*** PAGE TEXT Section Begins ***

# Quilt on Little House on the Prairie



## dollmaker (Jun 24, 2010)

I saw a quilt pattern on the show that I have not seen before.

It was quite simple....grey squares 4"-6" framed in colorful strips and then connected without any dividing strips, just the colorful strips against each other.

Does anyone know the name of the pattern?


----------



## dollmaker (Jun 24, 2010)

74 views and not even one single comment? How sad.


----------



## KnowOneSpecial (Sep 12, 2010)

I think we were all hoping that you were going to show off a quilt you did on LHOTP!


----------



## ginnie5 (Jul 15, 2003)

what episode was it from?


----------



## cc (Jun 4, 2006)

I am just trying to picture it!


----------



## ErinP (Aug 23, 2007)

KnowOneSpecial said:


> I think we were all hoping that you were going to show off a quilt you did on LHOTP!


That was my view. lol And subsequent ones have been in hopes someone has a clue what you're thinking of.


----------



## TJN66 (Aug 29, 2004)

*** PAGE TEXT Section Ends ***
*** DATA FOR REVIEW Section Begins ***

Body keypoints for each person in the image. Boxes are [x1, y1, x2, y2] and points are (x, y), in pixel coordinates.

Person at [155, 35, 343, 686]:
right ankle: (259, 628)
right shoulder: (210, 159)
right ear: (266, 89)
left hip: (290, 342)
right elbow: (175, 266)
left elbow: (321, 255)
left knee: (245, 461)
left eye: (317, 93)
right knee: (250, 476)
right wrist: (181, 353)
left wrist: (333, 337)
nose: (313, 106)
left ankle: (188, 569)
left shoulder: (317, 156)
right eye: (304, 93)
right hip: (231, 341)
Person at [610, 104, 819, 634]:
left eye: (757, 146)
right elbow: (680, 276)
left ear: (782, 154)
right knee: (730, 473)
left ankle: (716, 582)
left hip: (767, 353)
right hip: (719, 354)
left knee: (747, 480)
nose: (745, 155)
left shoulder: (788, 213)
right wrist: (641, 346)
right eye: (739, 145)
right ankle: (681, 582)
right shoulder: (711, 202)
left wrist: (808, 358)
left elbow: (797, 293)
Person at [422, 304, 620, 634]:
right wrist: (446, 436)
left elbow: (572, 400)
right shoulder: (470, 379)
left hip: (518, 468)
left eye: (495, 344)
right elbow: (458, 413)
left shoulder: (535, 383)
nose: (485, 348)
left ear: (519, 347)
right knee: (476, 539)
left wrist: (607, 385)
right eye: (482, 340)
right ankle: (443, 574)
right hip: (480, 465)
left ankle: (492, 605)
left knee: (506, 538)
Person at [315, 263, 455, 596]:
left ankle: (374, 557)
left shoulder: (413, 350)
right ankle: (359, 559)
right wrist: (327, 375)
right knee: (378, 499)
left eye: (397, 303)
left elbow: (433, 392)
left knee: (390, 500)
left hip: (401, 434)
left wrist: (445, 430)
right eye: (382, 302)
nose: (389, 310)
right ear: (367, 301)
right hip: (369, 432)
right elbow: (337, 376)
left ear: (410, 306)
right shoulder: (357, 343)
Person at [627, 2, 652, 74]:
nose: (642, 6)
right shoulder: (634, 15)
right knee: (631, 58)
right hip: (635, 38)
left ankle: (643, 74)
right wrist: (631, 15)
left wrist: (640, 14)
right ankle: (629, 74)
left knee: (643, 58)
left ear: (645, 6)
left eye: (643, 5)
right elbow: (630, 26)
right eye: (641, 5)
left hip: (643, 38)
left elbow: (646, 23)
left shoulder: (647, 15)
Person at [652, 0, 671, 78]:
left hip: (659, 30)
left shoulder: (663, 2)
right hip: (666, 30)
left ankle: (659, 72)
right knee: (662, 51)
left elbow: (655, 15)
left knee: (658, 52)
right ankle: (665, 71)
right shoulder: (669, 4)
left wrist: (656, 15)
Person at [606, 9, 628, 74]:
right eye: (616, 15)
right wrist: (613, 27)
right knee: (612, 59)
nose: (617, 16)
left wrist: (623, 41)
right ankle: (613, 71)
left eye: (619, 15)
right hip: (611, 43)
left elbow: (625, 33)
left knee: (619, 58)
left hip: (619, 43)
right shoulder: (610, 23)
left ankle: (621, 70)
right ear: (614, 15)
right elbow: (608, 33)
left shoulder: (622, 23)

*** DATA FOR REVIEW Section Ends ***

- **EXERCISE DETAILS**: Reproduce word for word the passage of the quilt pattern thread between "It was quite" and "comment? How sad.", inclusive.

- **TASK ANSWER**:
It was quite simple....grey squares 4"-6" framed in colorful strips and then connected without any dividing strips, just the colorful strips against each other.

Does anyone know the name of the pattern?


----------



## dollmaker (Jun 24, 2010)

74 views and not even one single comment? How sad.